▸ **EXERCISE REQUIREMENTS**
Every line of the data below should be retyped exactly, with no images carried over.

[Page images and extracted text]

- - - - -

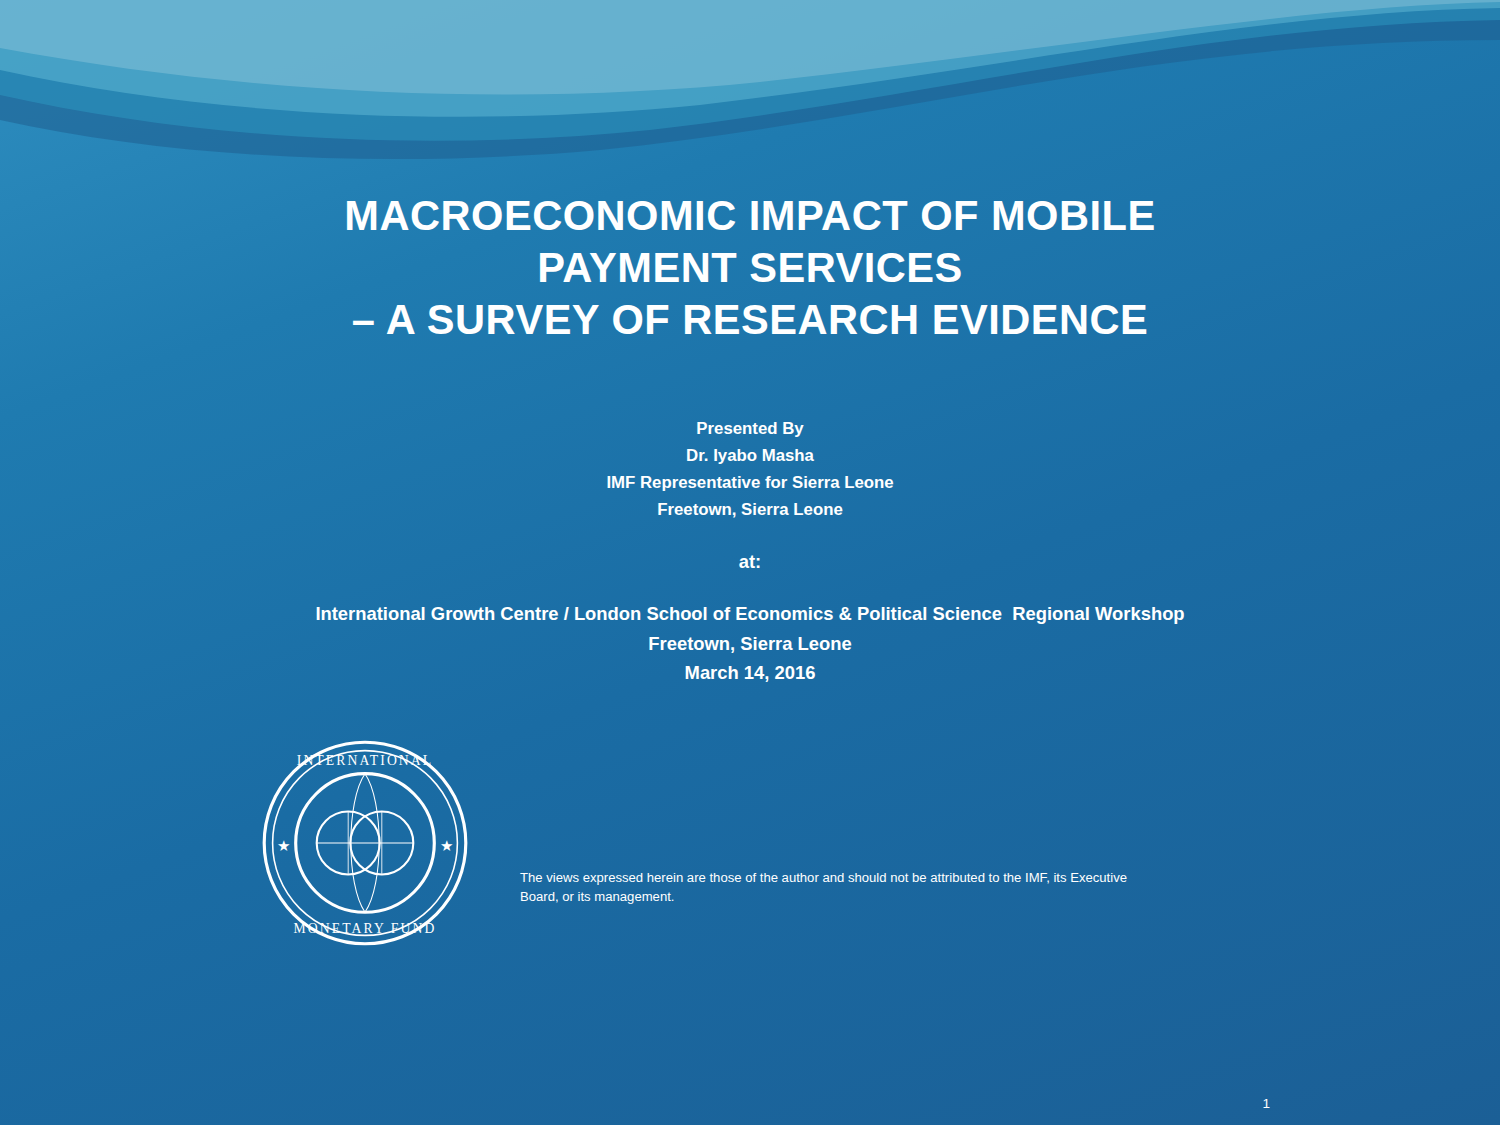MACROECONOMIC IMPACT OF MOBILE
PAYMENT SERVICES
– A SURVEY OF RESEARCH EVIDENCE
Presented By
Dr. Iyabo Masha
IMF Representative for Sierra Leone
Freetown, Sierra Leone
at:
International Growth Centre / London School of Economics & Political Science Regional Workshop
Freetown, Sierra Leone
March 14, 2016
INTERNATIONAL MONETARY FUND ★ ★
The views expressed herein are those of the author and should not be attributed to the IMF, its Executive Board, or its management.
1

- - - - -

▸ **OUTPUT FOR THIS TASK**
MACROECONOMIC IMPACT OF MOBILE
PAYMENT SERVICES
– A SURVEY OF RESEARCH EVIDENCE
Presented By
Dr. Iyabo Masha
IMF Representative for Sierra Leone
Freetown, Sierra Leone
at:
International Growth Centre / London School of Economics & Political Science Regional Workshop
Freetown, Sierra Leone
March 14, 2016
INTERNATIONAL MONETARY FUND ★ ★
The views expressed herein are those of the author and should not be attributed to the IMF, its Executive Board, or its management.
1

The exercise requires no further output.